Le vent d'autan ou vent fou
Le vent d'autan est le vent maître du Lauragais comme le mistral celui de la vallée du Rhône et de la Provence ; à Castelnaudary et à Bram on l'appelle le marin ; son domaine ne se limite pas à nos collines molassiques car son souffle se fait sentir jusqu'à Rodez, Cahors, Agen et Auch, mais sa vitesse maximale se localise vers Castres, Revel et Saint Félix.
Plusieurs jours avant qu'il ne souffle, on voit très nettement la chaîne des Pyrénées ; "l'auta bol bufa", disent nos paysans ; puis il se lève, lentement d'abord, furieusement ensuite ; sa course s'accélère jusqu'à des pointes de 100-120 km/heure (le record absolu est cependant détenu par un coup de cers, le vent venant de l'Ouest). L'autan est un véritable fléau pour la végétation, couche les blés au printemps, dépouille les arbres de leurs fleurs, brise les branches chargées de fruits (ce qui explique l'absence d'arbres fruitiers en Lauragais), casse les tiges du maïs, abîme les vignes. Il abat les cheminées ou renverse les 2 CV ; en juin 1916 il y eut mort d'homme lorsqu'il renversa sur la voie, près de Revel, plusieurs wagons du petit train du Lauragais. Généralement, après plusieurs jours de déchaînement, le vent tourne, le cers s'installe avec la pluie.

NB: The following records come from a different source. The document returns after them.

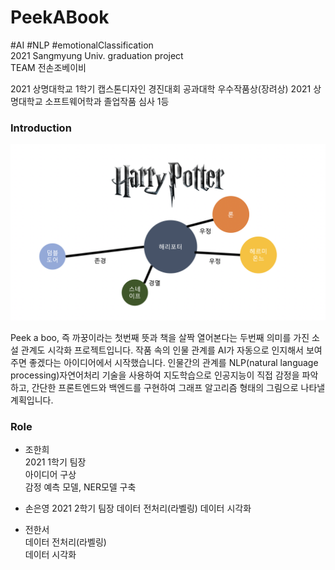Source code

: # PeekABook  
#AI #NLP #emotionalClassification  
2021 Sangmyung Univ. graduation project  
TEAM 전손조베이비  
  
  2021 상명대학교 1학기 캡스톤디자인 경진대회 공과대학 우수작품상(장려상)
  2021 상명대학교 소프트웨어학과 졸업작품 심사 1등
    
      
      
### Introduction  
  <p align="center"><img src="Expected_value.png" width="900"></p> 
  Peek a boo, 즉 까꿍이라는 첫번째 뜻과 책을 살짝 열어본다는 두번째 의미를 가진 소설 관계도 시각화 프로젝트입니다. 작품 속의 인물 관계를 AI가 자동으로 인지해서 보여주면 좋겠다는 아이디어에서 시작했습니다. 인물간의 관계를 NLP(natural language processing)자연어처리 기술을 사용하여 지도학습으로 인공지능이 직접 감정을 파악하고, 간단한 프론트엔드와 백엔드를 구현하여 그래프 알고리즘 형태의 그림으로 나타낼 계획입니다.
   

  
### Role
+ 조한희  
 2021 1학기 팀장  
 아이디어 구상  
 감정 예측 모델, NER모델 구축  

+ 손은영
  2021 2학기 팀장
   데이터 전처리(라벨링)
   데이터 시각화  
   
+ 전한서  
   데이터 전처리(라벨링)  
   데이터 시각화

Comment expliquer ce vent du Diable, ce vent fou ? On distingue souvent deux types d'autan ; un autan noir qui amène rapidement la pluie, et un autan blanc anticyclonique, plus vigoureux, chaux et sec qui souffle longtemps (une semaine) et correspondant à une circulation de Sud Est à tous les niveaux. Les radios sondages, les lâchers de ballons, les satellites ont permis d'étudier la circulation en altitude ; mais au sol, quelque soit son type, l'écoulement de l'air se fait selon les mêmes caractères de violence et de tourbillons hurlants.

L'autan et les hommes
Les paysans sont des observateurs exceptionnels ; ils orientent leur maison en fonction des vents et l'axe principal de la borde est toujours parallèle à l'autan ; le mur oriental est toujours sans fenêtre ou protégé par un hangar, même chose à l'Ouest, d'où surgit le cers et la pluie. Les pièces d'habitation sont ouvertes au Sud, au midi, au soleil.

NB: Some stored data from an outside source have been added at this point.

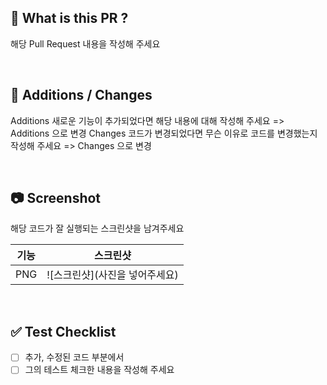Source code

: ## 📌 What is this PR ?

해당 Pull Request 내용을 작성해 주세요

<br/>

## 🔎 Additions / Changes
Additions
새로운 기능이 추가되었다면 해당 내용에 대해 작성해 주세요 => Additions 으로 변경
Changes
코드가 변경되었다면 무슨 이유로 코드를 변경했는지 작성해 주세요 => Changes 으로 변경

<br/>

## 📷 Screenshot
해당 코드가 잘 실행되는 스크린샷을 남겨주세요

| 기능 | 스크린샷 |
| --- | --- |
| PNG | ![스크린샷](사진을 넣어주세요) |

<br/>

## ✅ Test Checklist
- [ ] 추가, 수정된 코드 부분에서
- [ ] 그의 테스트 체크한 내용을 작성해 주세요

Les vents sont assimilés aux luttes entre deux divinités ; le bon vent est "le vent de Dieu" (vent d'Ouest), alors que le vent d'Est est "le vent du Diable".
Le climat du Lauragais reste très favorable aux plantes cultivées, blé, tournesol, maïs, deux caractères cependant sont parfois négatifs : l'autan et la sécheresse estivale. Malgré "le vent du Diable", le Lauragais demeure toujours le Pays de Cocagne.